Machine: Resmed s9 VPAP Auto (36006)
Mask Type: Full face mask
Mask Make & Model: Resmed AirFit F10
Humidifier: Resmed humidifier and climate line hose
CPAP Pressure: Auto 4, 13
CPAP Software: SleepyHead

Other Comments:

Sex: Female
Location: SLC Utah

Post: #20
RE: Rule of thumb for top pressure setting?
Oh YES, I bought a new mask! But I did use a used (used once) climateline hose that I disinfected the heck out of. I won't buy a used one of those again.

I'm going to find a home test today.

I still want to figure out the run-away issue. Jemstone

(02-23-2015 09:11 AM)OpalRose Wrote:  
(02-23-2015 02:22 AM)Jemstone Wrote:  "because the older machines would sometimes "run-away" and increase pressure beyond any reasonable need"

How to fix a runaway machine??? Should I purchase a different machine? Yikes

I'm doing a happy dance! I feel vindicated. I didn't know I had a known issue! I need to know more about this "run-away" problem. I have a Resmed S9 and an airfit F10. About 3 hours into sleep, the dang machine's pressure goes really high and blows my mask off. I shut it down then turn it back on, it's ok for a bit then runaway again. Every night. I thought maybe the mask was slipping off and it was trying to compensate so I purchased an Airfit P10. I woke up with my lungs hurting and I was kind of sick for a few days.

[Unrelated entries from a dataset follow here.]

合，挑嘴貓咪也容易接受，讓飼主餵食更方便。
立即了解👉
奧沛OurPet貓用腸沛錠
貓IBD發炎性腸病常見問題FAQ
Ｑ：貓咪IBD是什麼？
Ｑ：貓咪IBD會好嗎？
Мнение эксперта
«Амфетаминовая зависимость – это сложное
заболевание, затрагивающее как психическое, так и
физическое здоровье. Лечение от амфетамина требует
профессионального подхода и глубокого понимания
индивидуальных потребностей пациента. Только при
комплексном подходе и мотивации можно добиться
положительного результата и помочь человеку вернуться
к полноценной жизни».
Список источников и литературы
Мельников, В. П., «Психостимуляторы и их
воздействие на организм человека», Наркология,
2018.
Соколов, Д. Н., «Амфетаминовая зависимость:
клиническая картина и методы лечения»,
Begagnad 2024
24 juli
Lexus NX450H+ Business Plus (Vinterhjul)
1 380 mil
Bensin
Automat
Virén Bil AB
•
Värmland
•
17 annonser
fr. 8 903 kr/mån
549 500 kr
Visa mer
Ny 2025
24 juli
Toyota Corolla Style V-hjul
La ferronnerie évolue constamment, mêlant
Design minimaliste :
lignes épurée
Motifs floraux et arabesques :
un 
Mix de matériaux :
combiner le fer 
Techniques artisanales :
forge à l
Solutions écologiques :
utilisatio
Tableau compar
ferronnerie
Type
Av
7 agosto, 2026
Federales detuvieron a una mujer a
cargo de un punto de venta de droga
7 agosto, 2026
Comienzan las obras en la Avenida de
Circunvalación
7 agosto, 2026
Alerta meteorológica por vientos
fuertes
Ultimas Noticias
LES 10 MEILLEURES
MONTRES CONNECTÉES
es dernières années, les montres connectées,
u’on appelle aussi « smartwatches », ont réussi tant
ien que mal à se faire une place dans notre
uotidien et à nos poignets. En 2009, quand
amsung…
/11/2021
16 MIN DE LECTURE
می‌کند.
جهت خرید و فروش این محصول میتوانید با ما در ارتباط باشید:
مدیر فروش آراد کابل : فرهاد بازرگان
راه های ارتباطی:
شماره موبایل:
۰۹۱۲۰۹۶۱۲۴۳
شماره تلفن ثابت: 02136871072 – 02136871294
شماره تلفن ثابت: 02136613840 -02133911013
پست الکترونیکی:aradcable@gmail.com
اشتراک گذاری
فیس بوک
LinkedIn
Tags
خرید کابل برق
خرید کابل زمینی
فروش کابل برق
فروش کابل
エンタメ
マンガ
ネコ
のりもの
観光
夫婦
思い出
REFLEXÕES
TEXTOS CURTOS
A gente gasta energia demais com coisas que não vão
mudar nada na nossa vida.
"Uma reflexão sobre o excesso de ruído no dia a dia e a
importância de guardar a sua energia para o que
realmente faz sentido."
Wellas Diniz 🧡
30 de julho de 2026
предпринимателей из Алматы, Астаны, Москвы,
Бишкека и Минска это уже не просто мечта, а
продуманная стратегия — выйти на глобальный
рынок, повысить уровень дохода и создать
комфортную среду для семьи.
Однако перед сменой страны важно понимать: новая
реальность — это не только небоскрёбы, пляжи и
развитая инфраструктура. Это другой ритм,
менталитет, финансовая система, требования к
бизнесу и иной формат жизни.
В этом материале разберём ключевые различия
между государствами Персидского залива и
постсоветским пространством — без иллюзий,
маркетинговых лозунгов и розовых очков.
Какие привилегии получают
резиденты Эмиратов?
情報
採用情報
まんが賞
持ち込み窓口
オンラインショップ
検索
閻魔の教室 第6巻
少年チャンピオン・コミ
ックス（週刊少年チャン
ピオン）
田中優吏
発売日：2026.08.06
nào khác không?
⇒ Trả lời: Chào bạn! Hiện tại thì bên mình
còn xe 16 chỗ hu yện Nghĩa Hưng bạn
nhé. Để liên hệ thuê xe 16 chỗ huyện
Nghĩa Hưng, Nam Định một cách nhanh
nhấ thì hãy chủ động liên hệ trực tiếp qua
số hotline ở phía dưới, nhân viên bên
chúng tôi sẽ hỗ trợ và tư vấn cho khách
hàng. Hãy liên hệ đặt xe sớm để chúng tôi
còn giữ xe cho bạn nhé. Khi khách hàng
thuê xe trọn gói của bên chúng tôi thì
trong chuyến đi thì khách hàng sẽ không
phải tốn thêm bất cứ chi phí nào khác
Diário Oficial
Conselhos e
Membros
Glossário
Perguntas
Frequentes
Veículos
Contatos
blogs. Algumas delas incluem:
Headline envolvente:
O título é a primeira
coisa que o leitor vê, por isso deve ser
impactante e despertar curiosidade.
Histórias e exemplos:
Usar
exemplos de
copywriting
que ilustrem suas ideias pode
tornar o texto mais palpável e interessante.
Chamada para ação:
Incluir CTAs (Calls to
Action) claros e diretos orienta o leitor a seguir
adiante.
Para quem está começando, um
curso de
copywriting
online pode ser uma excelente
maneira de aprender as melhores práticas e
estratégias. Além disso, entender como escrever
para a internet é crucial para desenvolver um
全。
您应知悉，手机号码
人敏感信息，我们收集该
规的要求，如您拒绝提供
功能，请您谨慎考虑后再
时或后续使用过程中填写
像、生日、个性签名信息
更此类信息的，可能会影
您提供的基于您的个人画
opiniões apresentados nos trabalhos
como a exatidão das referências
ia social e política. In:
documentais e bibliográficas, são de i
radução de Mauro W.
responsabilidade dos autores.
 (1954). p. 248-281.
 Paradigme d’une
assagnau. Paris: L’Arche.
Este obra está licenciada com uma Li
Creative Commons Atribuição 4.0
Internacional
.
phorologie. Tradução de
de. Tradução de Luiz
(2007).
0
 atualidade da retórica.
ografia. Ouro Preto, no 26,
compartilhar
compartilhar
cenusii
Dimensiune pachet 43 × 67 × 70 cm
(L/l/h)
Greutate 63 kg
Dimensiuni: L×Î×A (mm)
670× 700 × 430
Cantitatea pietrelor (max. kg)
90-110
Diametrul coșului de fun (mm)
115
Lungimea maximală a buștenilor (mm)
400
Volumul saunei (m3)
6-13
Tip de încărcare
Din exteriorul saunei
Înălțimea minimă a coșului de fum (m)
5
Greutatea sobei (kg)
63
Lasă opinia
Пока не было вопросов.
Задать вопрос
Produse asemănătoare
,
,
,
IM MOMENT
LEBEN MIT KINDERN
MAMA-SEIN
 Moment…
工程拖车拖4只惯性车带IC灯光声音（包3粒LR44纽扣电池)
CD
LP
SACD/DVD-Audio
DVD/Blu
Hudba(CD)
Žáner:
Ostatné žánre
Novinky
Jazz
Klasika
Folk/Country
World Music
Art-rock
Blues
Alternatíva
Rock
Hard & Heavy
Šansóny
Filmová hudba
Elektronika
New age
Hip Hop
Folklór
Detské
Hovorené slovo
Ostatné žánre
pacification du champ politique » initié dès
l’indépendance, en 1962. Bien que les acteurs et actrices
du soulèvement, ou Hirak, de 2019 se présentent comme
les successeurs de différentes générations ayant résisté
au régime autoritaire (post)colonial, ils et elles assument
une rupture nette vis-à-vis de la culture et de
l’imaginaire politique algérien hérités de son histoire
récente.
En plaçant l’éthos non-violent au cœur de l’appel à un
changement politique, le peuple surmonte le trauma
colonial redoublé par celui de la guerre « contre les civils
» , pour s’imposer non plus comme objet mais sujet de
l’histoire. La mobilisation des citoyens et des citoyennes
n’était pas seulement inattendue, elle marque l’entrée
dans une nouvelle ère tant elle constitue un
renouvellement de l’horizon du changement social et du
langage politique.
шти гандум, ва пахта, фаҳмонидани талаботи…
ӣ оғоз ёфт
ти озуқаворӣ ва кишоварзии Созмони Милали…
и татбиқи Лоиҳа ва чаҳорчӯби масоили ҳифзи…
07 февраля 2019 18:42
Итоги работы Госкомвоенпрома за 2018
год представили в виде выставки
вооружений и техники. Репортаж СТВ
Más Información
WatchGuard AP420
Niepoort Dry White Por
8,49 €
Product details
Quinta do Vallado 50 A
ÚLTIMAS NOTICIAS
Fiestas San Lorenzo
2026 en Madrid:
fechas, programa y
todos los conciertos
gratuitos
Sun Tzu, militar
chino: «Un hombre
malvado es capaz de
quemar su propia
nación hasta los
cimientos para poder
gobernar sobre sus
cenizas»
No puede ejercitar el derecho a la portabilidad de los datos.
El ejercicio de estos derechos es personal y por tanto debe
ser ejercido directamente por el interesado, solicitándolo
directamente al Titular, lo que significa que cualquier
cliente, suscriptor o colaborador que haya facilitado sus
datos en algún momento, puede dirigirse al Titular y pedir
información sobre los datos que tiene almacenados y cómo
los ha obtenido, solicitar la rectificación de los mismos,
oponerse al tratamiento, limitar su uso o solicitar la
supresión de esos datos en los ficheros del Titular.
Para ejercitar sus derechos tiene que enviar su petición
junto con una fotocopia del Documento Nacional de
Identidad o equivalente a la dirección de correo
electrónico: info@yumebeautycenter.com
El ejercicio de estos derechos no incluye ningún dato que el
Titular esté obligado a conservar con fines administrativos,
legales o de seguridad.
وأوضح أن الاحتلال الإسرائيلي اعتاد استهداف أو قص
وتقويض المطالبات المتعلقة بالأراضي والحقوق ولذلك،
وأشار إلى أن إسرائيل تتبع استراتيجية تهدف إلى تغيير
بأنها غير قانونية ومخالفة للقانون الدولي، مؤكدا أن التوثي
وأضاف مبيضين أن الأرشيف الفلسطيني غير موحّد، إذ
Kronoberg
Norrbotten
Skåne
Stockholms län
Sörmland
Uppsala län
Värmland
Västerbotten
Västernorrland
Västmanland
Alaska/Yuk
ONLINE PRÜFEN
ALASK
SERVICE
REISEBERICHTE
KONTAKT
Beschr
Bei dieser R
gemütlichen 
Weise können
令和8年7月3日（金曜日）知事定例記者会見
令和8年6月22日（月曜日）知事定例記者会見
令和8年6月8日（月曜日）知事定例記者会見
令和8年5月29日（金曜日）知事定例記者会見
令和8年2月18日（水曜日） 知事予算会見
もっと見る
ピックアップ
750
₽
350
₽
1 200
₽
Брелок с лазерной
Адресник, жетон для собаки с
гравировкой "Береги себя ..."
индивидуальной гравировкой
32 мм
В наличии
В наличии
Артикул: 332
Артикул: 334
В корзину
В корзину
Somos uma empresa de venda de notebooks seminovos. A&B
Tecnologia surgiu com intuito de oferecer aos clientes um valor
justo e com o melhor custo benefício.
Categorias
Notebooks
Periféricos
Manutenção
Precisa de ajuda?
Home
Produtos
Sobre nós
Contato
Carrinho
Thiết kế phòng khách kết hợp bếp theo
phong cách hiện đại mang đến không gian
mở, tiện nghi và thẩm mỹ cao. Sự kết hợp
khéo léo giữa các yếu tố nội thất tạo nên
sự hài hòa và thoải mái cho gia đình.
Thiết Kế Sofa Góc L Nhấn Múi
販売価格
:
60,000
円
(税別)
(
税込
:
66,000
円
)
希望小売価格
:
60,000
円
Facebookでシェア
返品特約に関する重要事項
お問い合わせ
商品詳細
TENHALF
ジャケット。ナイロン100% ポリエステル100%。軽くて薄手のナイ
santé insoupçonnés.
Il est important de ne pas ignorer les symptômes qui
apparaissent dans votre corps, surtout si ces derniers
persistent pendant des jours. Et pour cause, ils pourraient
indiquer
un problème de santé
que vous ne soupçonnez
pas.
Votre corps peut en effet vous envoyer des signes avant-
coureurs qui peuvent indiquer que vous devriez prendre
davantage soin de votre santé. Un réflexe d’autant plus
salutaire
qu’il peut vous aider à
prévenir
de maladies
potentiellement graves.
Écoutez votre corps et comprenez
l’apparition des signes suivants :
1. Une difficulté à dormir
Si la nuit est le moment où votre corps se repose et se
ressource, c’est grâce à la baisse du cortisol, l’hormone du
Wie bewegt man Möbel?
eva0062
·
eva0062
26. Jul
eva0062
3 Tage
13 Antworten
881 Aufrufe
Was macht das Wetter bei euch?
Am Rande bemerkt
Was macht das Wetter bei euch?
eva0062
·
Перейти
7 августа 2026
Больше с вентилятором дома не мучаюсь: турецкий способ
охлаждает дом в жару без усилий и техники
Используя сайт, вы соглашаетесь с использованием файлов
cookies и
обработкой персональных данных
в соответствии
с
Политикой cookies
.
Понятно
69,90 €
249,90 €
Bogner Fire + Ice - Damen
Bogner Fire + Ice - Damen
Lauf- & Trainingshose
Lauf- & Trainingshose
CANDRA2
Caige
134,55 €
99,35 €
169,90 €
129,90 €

I purched my machine from a local classified. I've had prescriptions to get a sleep study but they are too expensive, so I've been doing it on my own. The low is set at 4 and the high is 13.

Even though I'm having this frustrating issue, I have less headaches and I wake up when I wake up! I need far less sleep. I can't wait to see what happens when I fix the run-away issue.
Thanks, y'all! Jemstone

Jemstone,
Welcome to the forum.

Now I agree with previous post about purchasing a used machine from someone you don't know. I hope you bought new hoses and mask. Those should not be reused for obvious reasons. I understand when money can be an issue, but you need to be careful. Can you afford a home study?

But with all that said, and since you already have machine, (and I love your enthusiasm), you can request the clinical manual if you don't already have it,
but it may be hard for anyone here to help you without a sleep study done and knowing what your titrated pressure is.